_Details zur Aufgabe_. Führe die Rezension zu Ilya Shmuklers Album „The Winner’s Recital“ nach ihrem letzten Satz weiter.

_Textabschnitt_.
<<<<

Ilya Shmukler
Concours Géza Anda 2024 • The Winner's Recital
Beethoven | Schubert | Liszt | Bartók | Stravinsky

Prospero Classical PROSP0117
1 CD • 59min • 2024
29.06.2025
Künstlerische Qualität:
Klangqualität:
Gesamteindruck:
Im vergangenen Jahr gewann der russische Pianist Ilya Shmukler, Jahrgang 1994, den 16. Concours Géza Anda in Zürich, dazu gleich vier Sonderpreise. Diesen Erfolg dokumentiert auch sein vorliegendes erstes Album, „The Winner’s Recital“ benannt, ein leicht unscharfer Titel, denn faktisch enthält es Aufnahmen aus den ersten beiden Runden dieses Wettbewerbs, in denen die Teilnehmer Sololiteratur vortragen. Die Darbietung von Beethovens Klaviersonate Nr. 1 stammt dabei aus der ersten Runde, die übrigen Aufnahmen aus der zweiten.

>>>>

_Einträge im Datensatz_.
<<<<

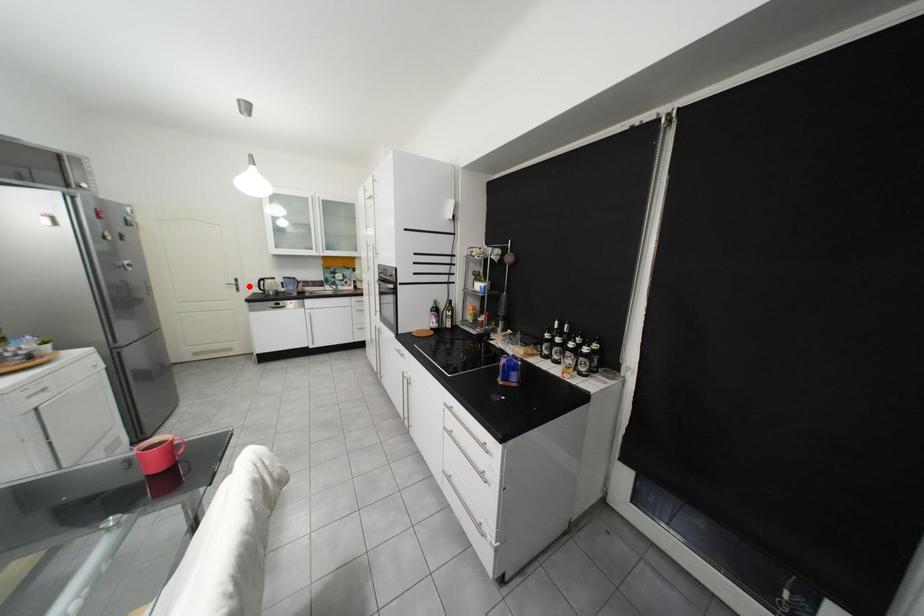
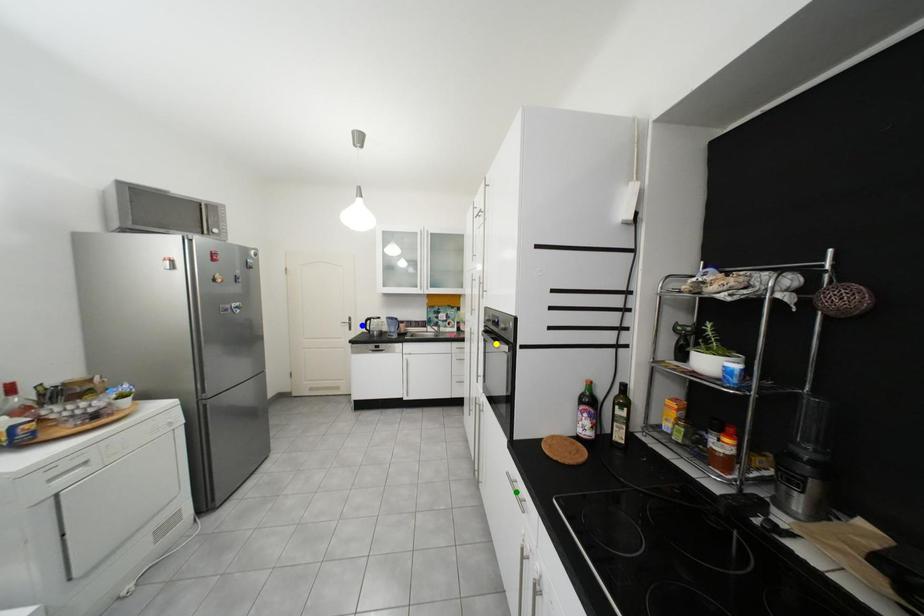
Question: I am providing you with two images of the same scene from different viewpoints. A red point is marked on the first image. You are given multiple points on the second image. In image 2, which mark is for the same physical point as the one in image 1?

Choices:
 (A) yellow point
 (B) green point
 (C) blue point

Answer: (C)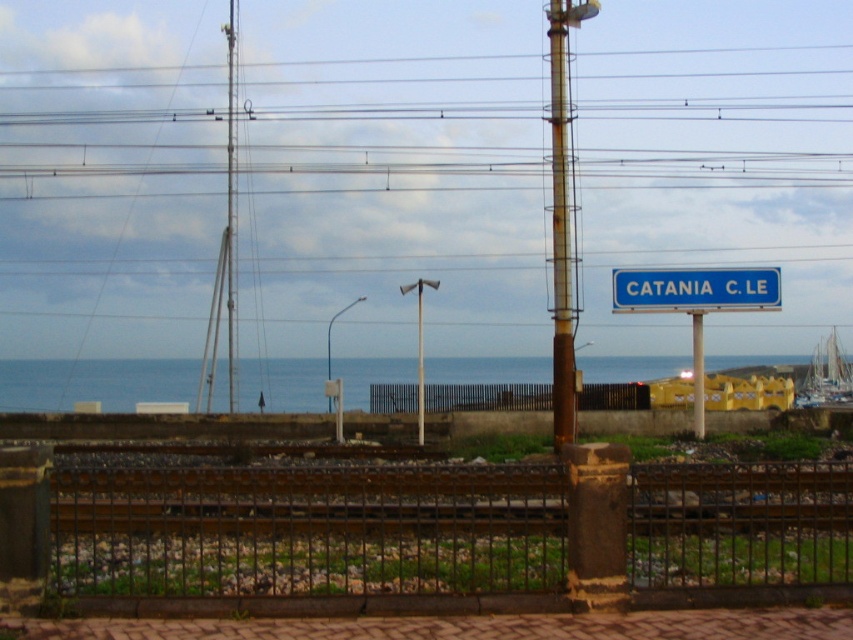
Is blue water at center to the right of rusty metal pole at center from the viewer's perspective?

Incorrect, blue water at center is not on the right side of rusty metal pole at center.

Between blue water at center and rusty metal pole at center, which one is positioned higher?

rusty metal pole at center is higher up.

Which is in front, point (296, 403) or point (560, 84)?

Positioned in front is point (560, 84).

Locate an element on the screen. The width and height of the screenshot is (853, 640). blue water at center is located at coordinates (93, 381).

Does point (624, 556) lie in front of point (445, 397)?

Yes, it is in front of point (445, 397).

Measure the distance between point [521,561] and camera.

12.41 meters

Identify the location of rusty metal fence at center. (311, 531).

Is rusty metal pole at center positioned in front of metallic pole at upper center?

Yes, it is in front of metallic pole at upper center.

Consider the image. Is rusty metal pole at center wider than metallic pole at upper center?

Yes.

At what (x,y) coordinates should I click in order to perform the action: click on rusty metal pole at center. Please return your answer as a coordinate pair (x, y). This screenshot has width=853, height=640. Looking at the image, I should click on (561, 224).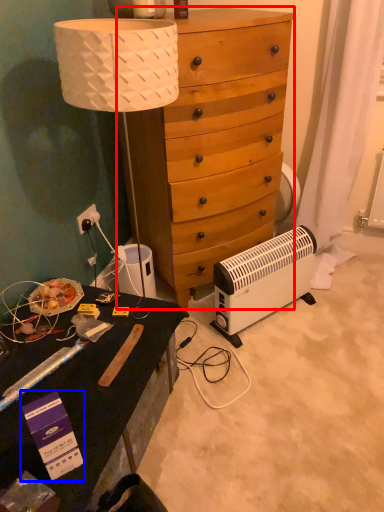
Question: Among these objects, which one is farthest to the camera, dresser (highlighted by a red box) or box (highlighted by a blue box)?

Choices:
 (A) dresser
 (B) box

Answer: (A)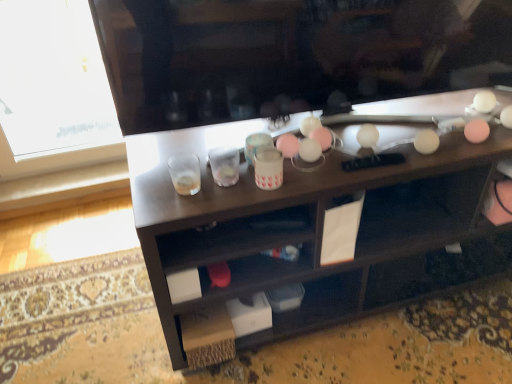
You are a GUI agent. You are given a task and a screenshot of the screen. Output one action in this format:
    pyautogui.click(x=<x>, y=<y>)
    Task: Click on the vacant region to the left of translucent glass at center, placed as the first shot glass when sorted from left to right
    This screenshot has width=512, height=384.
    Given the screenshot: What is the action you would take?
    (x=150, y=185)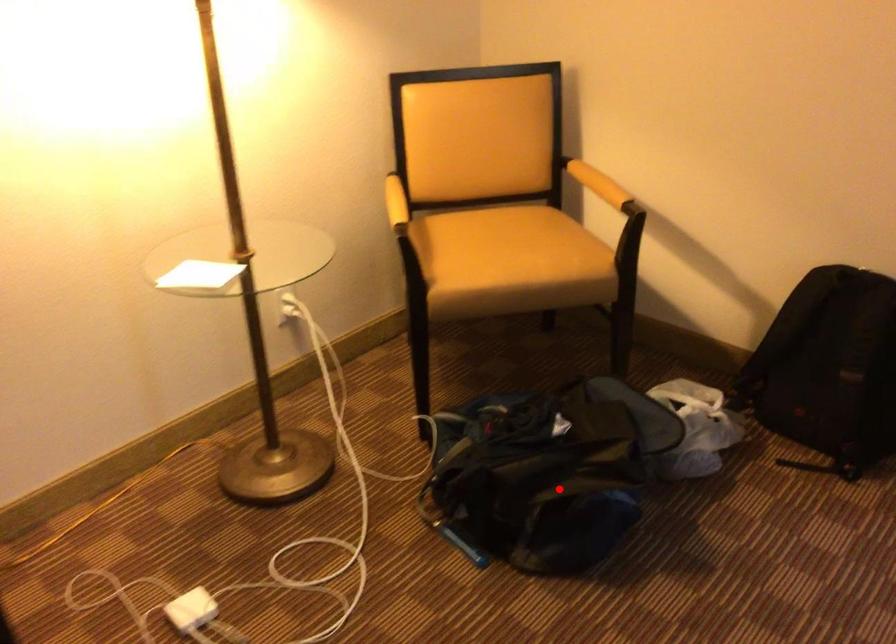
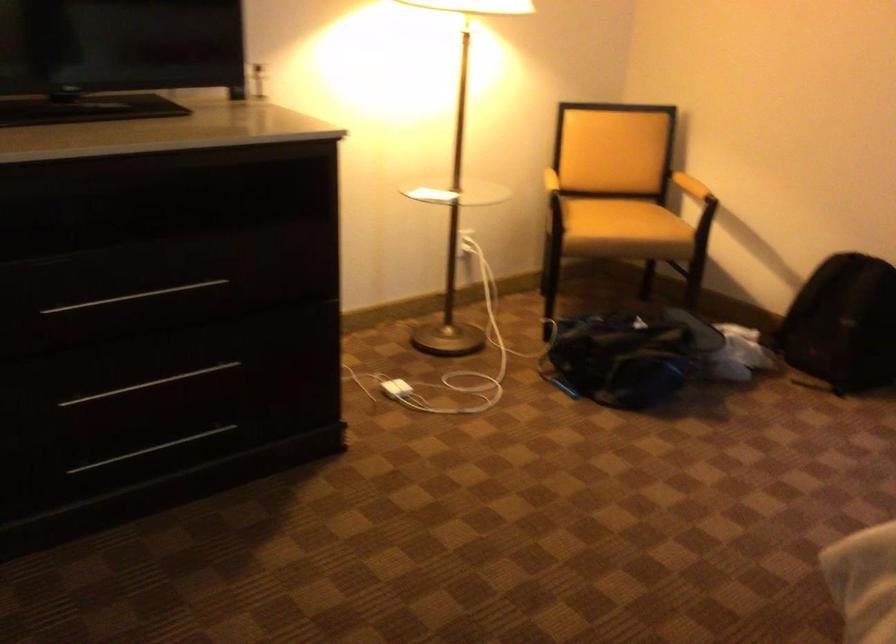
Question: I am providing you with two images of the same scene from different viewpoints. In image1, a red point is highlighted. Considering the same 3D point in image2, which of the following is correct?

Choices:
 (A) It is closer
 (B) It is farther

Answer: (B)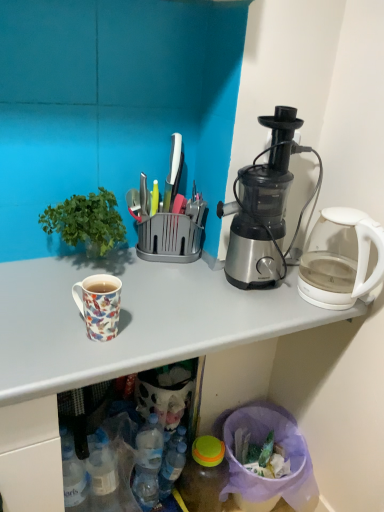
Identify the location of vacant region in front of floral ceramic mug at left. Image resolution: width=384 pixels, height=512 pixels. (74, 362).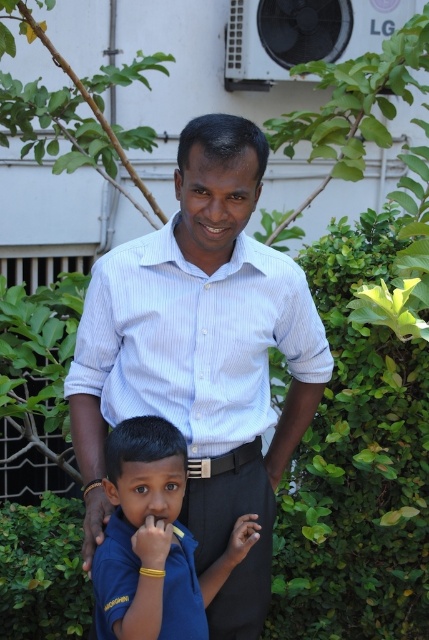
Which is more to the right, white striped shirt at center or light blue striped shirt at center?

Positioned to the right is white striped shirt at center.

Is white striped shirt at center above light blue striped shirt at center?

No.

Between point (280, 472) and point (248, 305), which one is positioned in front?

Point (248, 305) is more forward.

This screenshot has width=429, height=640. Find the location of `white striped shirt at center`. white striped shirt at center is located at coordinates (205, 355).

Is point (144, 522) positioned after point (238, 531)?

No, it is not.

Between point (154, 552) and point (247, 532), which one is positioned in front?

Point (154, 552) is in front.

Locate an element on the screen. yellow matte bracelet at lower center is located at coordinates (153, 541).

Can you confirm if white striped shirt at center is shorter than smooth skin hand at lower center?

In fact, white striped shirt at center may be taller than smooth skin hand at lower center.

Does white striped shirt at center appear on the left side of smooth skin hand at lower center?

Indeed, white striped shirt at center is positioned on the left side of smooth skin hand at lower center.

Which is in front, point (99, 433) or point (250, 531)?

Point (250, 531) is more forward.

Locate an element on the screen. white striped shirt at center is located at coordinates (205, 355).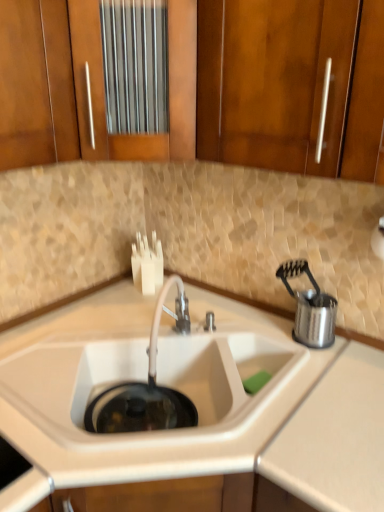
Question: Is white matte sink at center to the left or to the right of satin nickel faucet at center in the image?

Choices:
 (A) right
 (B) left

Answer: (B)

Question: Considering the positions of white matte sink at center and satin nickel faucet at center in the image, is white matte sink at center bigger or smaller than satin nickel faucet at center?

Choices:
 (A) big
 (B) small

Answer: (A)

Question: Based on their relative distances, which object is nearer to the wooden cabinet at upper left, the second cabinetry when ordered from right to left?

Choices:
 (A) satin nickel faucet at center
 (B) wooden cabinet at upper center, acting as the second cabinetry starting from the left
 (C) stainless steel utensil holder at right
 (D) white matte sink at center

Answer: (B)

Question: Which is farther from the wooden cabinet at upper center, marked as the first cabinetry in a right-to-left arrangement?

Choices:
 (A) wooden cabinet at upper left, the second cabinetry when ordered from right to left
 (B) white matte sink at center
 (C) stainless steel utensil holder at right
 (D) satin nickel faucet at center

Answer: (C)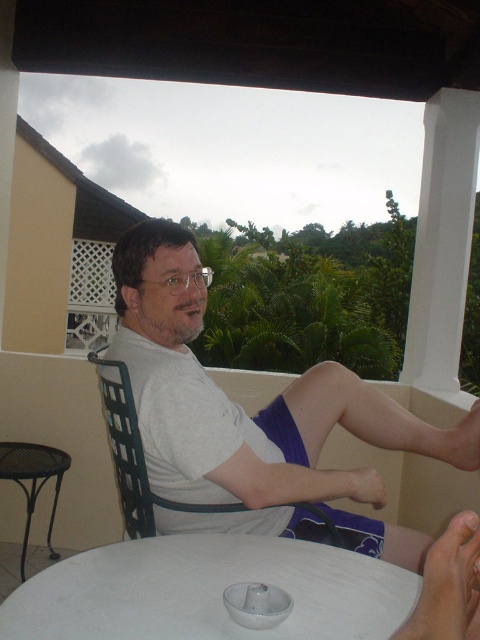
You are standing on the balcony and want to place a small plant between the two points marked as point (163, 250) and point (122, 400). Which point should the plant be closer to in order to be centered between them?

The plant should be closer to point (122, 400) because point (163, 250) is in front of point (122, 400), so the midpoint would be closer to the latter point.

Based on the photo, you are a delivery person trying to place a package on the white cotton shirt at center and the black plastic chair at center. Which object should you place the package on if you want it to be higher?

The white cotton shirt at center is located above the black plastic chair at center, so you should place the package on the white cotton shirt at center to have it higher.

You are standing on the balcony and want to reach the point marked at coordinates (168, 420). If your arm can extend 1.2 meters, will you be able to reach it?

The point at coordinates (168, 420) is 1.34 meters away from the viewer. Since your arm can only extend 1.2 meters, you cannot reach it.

>>>>

_Ergebnis_.
Temperament und intelligent gestaltete Dramaturgie
In der FAZ hat Jan Brachmann Ilya Shmukler angesichts von dessen Interpretation des Grieg-Konzerts im Finale ebendieses Wettbewerbs als „Vulkan“ bezeichnet, und dieses Attribut greift auch die vorliegende CD bzw. Shmuklers offizielle Biographie gerne auf. Nicht zu Unrecht, denn zu den eindrucksvollsten Momenten der vorliegenden CD gehört zweifelsohne Shmuklers Fähigkeit, in Stücken wie Liszts Funérailles, Bartóks Suite op. 14 (speziell im 3. Satz) oder der Semaine grasse aus Strawinskis Trois mouvements de Pétrouchka förmlich die Luft zum Brennen zu bringen. Dahinter verbirgt sich aber längst nicht nur Temperament, sondern ebenso die Fähigkeit, die Steigerungen und Bögen dieser Musik intelligent zu gestalten, und zwar sowohl im Detail als auch im großen Stil. In Liszts Funérailles lässt sich Shmukler zu Beginn sehr bewusst (bei allem Eindruck, den die schweren Glockenklänge bereits hier schon hinterlassen) durchaus noch Luft für weitere Zuspitzungen, die es ihm ermöglicht, die Spannung über das ganze Stück hinweg zu halten und schließlich, am Höhepunkt angelangt, eine stupende Wucht zu entfalten.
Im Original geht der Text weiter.